Le fonctionnement du régime

Le fonctionnement du régime

Le régime de gouvernementalité du Plan triennal a fonctionné sur trois niveaux imbriqués : le niveau macro – national – le niveau mezzo – régional – et le niveau micro des établissements régulés. Les régulateurs primaires du Plan ont défini au niveau national un cadre général de conduite des conduites, qui a ensuite été diversement assimilé par les régulateurs secondaires. Pareillement, les équipes projet dans les établissements régulés se sont différemment saisies de ces cadres régionaux pour déterminer leur propre manière de conduire la conduite des membres de leur organisation. Chaque niveau d’application générale a donc ouvert aux niveaux d’application plus particulière un champ de fonctionnements possibles. En retour, conformément au principe de régulation réactive, les choix de fonctionnement opérés aux niveaux micro ont impacté les fonctionnements régionaux, dont l’agrégation a donné sa réalité au fonctionnement national. La compréhension du fonctionnement du régime doit par conséquent partir du général au particulier, pour revenir ensuite au général. C’est pourquoi nous allons présenter d’abord la dynamique de fonctionnement nationale du régime de gouvernementalité du Plan triennal, avant d’aborder les grands types d’appropriation de ce fonctionnement que nous avons pu observer au niveau régional, et de modéliser le fonctionnement micro de ce régime de gouvernementalité sur la base de nos trois cas exploratoires d’établissements régulés.

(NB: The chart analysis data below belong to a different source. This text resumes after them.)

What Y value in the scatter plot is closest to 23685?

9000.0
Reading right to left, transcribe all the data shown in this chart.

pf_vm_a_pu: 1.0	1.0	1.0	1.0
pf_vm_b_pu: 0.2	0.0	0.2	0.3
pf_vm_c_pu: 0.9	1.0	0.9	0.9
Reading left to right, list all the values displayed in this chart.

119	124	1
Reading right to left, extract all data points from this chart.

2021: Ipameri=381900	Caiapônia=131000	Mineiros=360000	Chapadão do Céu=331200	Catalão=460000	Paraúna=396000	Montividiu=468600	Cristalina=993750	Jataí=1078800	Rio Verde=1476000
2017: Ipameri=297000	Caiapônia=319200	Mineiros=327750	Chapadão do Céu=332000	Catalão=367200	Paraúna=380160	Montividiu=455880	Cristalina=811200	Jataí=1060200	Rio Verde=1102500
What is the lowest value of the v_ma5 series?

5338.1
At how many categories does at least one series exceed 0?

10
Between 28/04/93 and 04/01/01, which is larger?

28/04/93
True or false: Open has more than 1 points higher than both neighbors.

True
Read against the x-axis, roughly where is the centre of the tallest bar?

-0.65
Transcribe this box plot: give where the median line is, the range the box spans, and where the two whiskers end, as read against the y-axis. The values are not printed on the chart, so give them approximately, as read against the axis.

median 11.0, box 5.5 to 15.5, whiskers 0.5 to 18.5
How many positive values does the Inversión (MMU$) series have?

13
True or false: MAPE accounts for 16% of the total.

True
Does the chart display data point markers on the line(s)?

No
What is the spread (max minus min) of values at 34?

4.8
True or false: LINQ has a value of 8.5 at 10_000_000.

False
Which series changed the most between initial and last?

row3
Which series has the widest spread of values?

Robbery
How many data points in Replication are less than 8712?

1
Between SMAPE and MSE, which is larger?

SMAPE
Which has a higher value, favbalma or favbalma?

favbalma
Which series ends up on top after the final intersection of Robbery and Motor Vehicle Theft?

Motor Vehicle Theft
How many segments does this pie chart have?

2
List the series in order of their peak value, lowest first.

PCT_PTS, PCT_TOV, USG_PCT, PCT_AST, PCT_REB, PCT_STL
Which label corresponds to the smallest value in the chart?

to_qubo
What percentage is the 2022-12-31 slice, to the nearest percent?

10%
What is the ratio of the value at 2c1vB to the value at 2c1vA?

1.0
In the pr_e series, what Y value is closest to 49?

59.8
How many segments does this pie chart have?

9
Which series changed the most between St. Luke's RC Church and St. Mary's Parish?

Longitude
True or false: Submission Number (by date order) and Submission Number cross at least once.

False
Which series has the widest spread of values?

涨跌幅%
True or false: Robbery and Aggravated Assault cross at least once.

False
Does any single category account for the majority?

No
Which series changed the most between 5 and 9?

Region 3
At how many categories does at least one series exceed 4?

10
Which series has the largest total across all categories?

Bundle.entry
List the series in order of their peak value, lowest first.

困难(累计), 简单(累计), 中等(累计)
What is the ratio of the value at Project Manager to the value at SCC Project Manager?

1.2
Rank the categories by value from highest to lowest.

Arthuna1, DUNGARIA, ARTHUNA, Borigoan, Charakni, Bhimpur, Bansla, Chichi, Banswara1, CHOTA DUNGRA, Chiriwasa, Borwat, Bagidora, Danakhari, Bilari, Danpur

La figure 4.2 ci-dessous résume schématiquement comment les différentes composantes du régime de gouvernementalité se sont articulées au niveau national au cours du Plan triennal. Suivant les choix méthodologiques explicités au troisième chapitre, nous avons reconstitué la dynamique nationale de fonctionnement du régime en identifiant trois périodes dans le déroulement du Plan : l’élaboration, la mise en œuvre et l’évaluation. L’élaboration du Plan a eu lieu entre son annonce officielle par la ministre de la Santé en avril 2014 et la publication par l’ANAP des appels d’offres relatifs à ses modalités d’accompagnement, en mai 2015, qui ont marqué l’aboutissement de la réflexion sur les actions à mener dans le cadre du Plan au niveau national. La mise en œuvre du Plan a toutefois débuté avant la finalisation de cette élaboration, avec le premier séminaire ROP du 18 mars 2015, à la suite duquel le kit de déploiement du Plan a été diffusé en régions. Cette mise en œuvre s’est achevée le 31 décembre 2017, date de fin du Plan. La démarche d’évaluation du Plan triennal a néanmoins été initiée bien avant cette clôture, puisque le premier rapport de bilan des dispositifs d’appui à la mise en œuvre du Plan a été publié par l’ANAP en juillet 2016. Nous avons fait courir cette période d’évaluation jusqu’en février 2018, car notre observation s’est arrêtée au-delà. L’évaluation du Plan s’est cependant prolongée après cette date, puisque l’ANAP a produit le rapport de bilan final de son appui fin 2018.

La période d’élaboration du Plan triennal a correspondu à un moment de conception technologique, puisque c’est durant cette période que la technologie sécuritaire de gouvernement que nous avons décrite en section précédente été conçue par les régulateurs primaires et leur intermédiaire. Le fondement sur lequel s’est bâtie cette conception a été la perception d’un risque financier systémique. Dans la mesure où la prévention de ce risque a représenté à fois le fait générateur et la finalité de l’avènement du régime de gouvernementalité sanitaire du Plan triennal, nous avons mis ce thème en exergue dans la figure 4.2 en le signalant par un triangle. Cette perception a instillé chez les régulateurs primaires la conviction qu’un changement de rationalité gouvernementale était nécessaire. En effet, la rationalité gouvernementale jusqu’alors dominante, qui était centrée sur le pilotage tarifaire, ne semblait pas pouvoir être maintenue, car elle ne permettait pas de couvrir ce risque. Cette logique sécuritaire a par conséquent amené les régulateurs primaires à adopter une nouvelle rationalité, visant la transformation des établissements de santé régulés. Cette rationalité nouvelle était ainsi porteuse d’une ré-objectivation de ces organisations régulées, en tant qu’offreurs de soins situés dans des parcours de patients qu’elles n’avaient plus vocation à prendre complètement en charge. Ce projet de ré-objectivation des établissements régulés impliquait de compléter les dispositifs de sécurité préexistants par des dispositifs de transformation organisationnelle. Ce sont ces dispositifs qui ont été les supports des mécanismes de pouvoir et des procédures de véridiction qui se sont enclenchés dans la période de mise en œuvre du Plan.